Il y a des discriminations qui s’exercent à l’encontre de personnes pratiquant le culte musulman dans notre pays. Je dis clairement qu’il s’agit d’une forme de racisme. Et une partie des musulmans en souffrent. Le problème vient, notamment, du fait qu’une partie des non-musulmans en Belgique confondent islam et islamisme. La religion musulmane constitue un culte reconnu en Belgique depuis 1974, au même titre que les autres cultes. La liberté de l’exercer doit être respectée. Il est clair qu’au-delà de cette pratique normale, il existe une radicalisation islamiste qui crée des tensions fortes dans notre société. On devrait donc plutôt parler d’une "salafismophobie", qui, elle, est tout à fait fondée. Une minorité de la communauté musulmane, autour de 15 %, épouse des thèses islamistes et plus précisément encore salafistes et, à ce titre, elle est dangereuse pour le socle commun de nos valeurs.

Justement, estimez-vous que les 85 % de musulmans non islamistes qui sont belges ou vivent en Belgique prennent suffisamment des distances explicites avec ces extrémistes?

J’ai invité en juin dernier au parlement l’imam de Drancy, Hassen Chalghoumi, qui en France est à la tête d’une fédération d’imams qui combat l’islamisme radical. Il doit être constamment protégé par la police car il a reçu des menaces de mort à plusieurs reprises. Je dis cela parce que je sais qu’un grand nombre des 85 % des musulmans de Belgique dont je parlais tout à l’heure, ont des difficultés à s’exprimer publiquement sur le sujet parce qu’ils ont peur, ce qui n’est pas illégitime compte tenu de la manière extrêmement violente dont les extrémistes se comportent, allant jusqu’au terrorisme pur et dur. Quand je vois des groupes comme les musulmans progressistes qui portent un discours moderne et se confrontent aux extrémistes au sein de la communauté musulmane, je dis bravo et j’espère que de telles attitudes se multiplieront.

Nous avons parlé de discriminations. Votre interlocuteur dit que pour la communauté musulmane, l’interdiction de porter un voile dans des lieux de service au public en est une des plus importantes. Qualifiez-vous aussi cela de stigmatisation?

Non. Il ne s’agit pas d’une question spécifique de foulard. On est dans le champ de la neutralité de l’Etat. Cela s’adresse évidemment à tous les signes religieux et philosophiques ostensibles.

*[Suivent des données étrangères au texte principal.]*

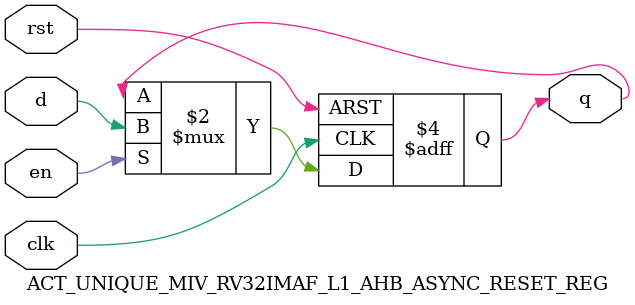
<source format=v>
`define RANDOMIZE
`timescale 1ns/10ps
module ACT_UNIQUE_MIV_RV32IMAF_L1_AHB_ASYNC_RESET_REG (
                      input      d,
                      output reg q,
                      input      en,

                      input      clk,
                      input      rst);
   
   always @(posedge clk or posedge rst) begin

      if (rst) begin
         q <= 1'b0;
      end else if (en) begin
         q <= d;
      end
   end
   

endmodule // ACT_UNIQUE_MIV_RV32IMAF_L1_AHB_ASYNC_RESET_REG

</source>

L’Etat doit incarner l’ensemble de la société et pas ses particularismes.

Comment expliquez-vous l’extrême sensibilité d’une partie de la population belge non musulmane sur ces questions?

Je répète qu’il faut bien distinguer la grande majorité des musulmans de Belgique d’une minorité happée par l’extrémisme. Mais, à ce sujet, il ne sert à rien de nier qu’il existe aussi un racisme anti-Belge qui n’est pas essentiellement le fait des musulmans, mais qu’une partie de la population vit au quotidien. Prenons le cas des plaintes de certains non-musulmans quant au fait qu’à certains endroits, dans les cantines d’écoles ou de prisons, on serve uniquement de la viande halal. C’est un problème parce qu’on ne peut pas non plus imposer à des non-musulmans, sous le prétexte de la loi du nombre, de se nourrir de manière religieuse. Là aussi, on est dans le champ de la nécessaire neutralité de l’Etat.